▶ **What to do**
In the excerpt on cardiac muscle mechanics, what range of elastic moduli is given for the earliest beating heart stages?

▶ **Excerpt to read**
>>>>>

The ensemble average of this order parameter, <S>, as a function of matrix elasticity is plotted for various times in Fig. 2c(iii). The resulting curves are fit with the same functional form as the registration force Eq. 2 and exhibit an optimum in matrix elasticity at ~10 kPa. Therefore, elastic coupling between adjacent myofibrils can give rise to organizational trends much like those observed in the studies discussed above. Additionally, organizational dynamics predicted by this model occur on timescales of minutes to hours, which is thousands of cycles of rhythmic beating of cells.

A strong separation of time-scales seems consistent with the slow re-organization of sarcomeres as a function of E_m as reported in the experimental studies above of Engler et al. (2008), Jacot et al. (2008), and Rodriguez et al. (2011). Thus, the clearest clock in the cell, its beating frequency, is not strictly coupled to the formation or disruption of the central structure–function relationship in muscle, namely the contractile sarcomere. In materials science, processes such as work-hardening, which improves strength, and cyclic fatigue or failure, which compromise application, seem related to the force-dependent striation processes in muscle. The relation suggests the importance of dislocations, defects, and cracks in heart development and disease, motivating further quantitative measures and mathematical models.

4 Microenvironment of early cardiomyocytes

It is important to note that in the developmental stages of the cardiomyocytes used in the studies above, the heart is a well-differentiated, 4-chambered organ with a substantial extracellular matrix. Although further growth and stiffening of cardiac tissue with development and aging occurs (Bhana et al. 2010; Lahmers et al. 2004), such mature tissue is already much stiffer at ~10 kPa than the earliest beating heart stages that have approximate elastic moduli of ~0.5–2 kPa (Fila et al. 2010; Young and Engler 2011; Zamir et al. 2003). Early embryonic cardiac tissue is very fragile, heterogeneous, and small. It is also only slightly stiffer than early embryonic tissue, which is typically measured to have E_tissue in the range of 0.1–1 kPa (von Dassow and Davidson 2009; Young and Engler 2011; Krieg et al. 2008). Since the heart is the first functional organ to develop in the vertebrate embryo, initial myofibril formation, which shortly precedes the first heart beats, occurs much earlier in development than the stages from which the cells in studies cited here are derived. As a result, the impact of mechanical microenvironment on the earliest cardiomyocytes is less well less defined.

<<<<<

▶ **Data items**
>>>>>

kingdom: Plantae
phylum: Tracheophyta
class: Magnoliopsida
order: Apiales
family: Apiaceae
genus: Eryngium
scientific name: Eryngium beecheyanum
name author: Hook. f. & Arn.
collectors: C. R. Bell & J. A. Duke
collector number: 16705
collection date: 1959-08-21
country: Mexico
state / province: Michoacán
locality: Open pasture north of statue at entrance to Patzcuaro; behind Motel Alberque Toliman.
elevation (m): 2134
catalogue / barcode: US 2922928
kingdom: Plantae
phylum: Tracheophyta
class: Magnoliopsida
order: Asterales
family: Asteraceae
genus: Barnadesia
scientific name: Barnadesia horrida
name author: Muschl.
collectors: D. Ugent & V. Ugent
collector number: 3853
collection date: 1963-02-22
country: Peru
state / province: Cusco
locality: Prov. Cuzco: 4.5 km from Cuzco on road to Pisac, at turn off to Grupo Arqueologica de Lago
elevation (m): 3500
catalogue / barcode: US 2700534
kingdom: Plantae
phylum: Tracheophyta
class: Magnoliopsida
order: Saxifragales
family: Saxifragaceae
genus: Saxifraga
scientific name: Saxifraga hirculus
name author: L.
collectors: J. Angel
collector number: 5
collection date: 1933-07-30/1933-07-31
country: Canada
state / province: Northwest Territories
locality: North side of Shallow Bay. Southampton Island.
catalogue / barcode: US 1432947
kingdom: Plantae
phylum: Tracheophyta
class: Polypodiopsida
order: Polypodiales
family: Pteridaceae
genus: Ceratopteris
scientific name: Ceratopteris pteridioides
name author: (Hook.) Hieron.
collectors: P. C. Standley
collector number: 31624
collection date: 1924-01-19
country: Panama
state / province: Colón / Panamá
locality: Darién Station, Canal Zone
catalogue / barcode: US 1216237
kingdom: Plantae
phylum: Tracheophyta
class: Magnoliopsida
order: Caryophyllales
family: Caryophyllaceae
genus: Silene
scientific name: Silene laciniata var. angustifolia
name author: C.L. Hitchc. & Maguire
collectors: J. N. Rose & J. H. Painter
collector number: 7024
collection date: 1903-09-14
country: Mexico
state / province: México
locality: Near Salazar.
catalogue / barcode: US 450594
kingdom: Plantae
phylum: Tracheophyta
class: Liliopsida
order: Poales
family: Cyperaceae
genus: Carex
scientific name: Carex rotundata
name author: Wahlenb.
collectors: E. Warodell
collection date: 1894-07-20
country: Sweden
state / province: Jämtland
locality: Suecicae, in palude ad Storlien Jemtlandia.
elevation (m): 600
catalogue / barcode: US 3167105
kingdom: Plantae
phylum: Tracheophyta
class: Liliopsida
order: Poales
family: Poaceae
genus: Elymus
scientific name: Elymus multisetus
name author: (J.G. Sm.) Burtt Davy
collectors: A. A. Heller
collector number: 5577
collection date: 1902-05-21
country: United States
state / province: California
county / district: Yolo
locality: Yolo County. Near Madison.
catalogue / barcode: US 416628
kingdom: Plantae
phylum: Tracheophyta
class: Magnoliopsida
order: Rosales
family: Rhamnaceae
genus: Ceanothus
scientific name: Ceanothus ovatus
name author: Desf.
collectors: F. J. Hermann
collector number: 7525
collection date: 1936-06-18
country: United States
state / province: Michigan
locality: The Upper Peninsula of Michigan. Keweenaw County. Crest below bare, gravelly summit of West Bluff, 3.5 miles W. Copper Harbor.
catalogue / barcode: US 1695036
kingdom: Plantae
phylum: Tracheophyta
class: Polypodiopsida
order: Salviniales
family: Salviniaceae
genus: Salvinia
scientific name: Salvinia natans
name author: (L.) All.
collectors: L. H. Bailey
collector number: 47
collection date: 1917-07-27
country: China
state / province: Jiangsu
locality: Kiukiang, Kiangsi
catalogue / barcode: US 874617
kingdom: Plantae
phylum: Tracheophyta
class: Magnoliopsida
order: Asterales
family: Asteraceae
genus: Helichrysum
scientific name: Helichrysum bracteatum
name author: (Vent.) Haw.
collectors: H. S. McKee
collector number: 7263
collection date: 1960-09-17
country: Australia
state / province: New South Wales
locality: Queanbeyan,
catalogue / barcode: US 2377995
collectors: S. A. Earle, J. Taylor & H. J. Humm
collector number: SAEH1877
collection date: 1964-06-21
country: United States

<<<<<

▶ **Written response**
About 0.5–2 kPa.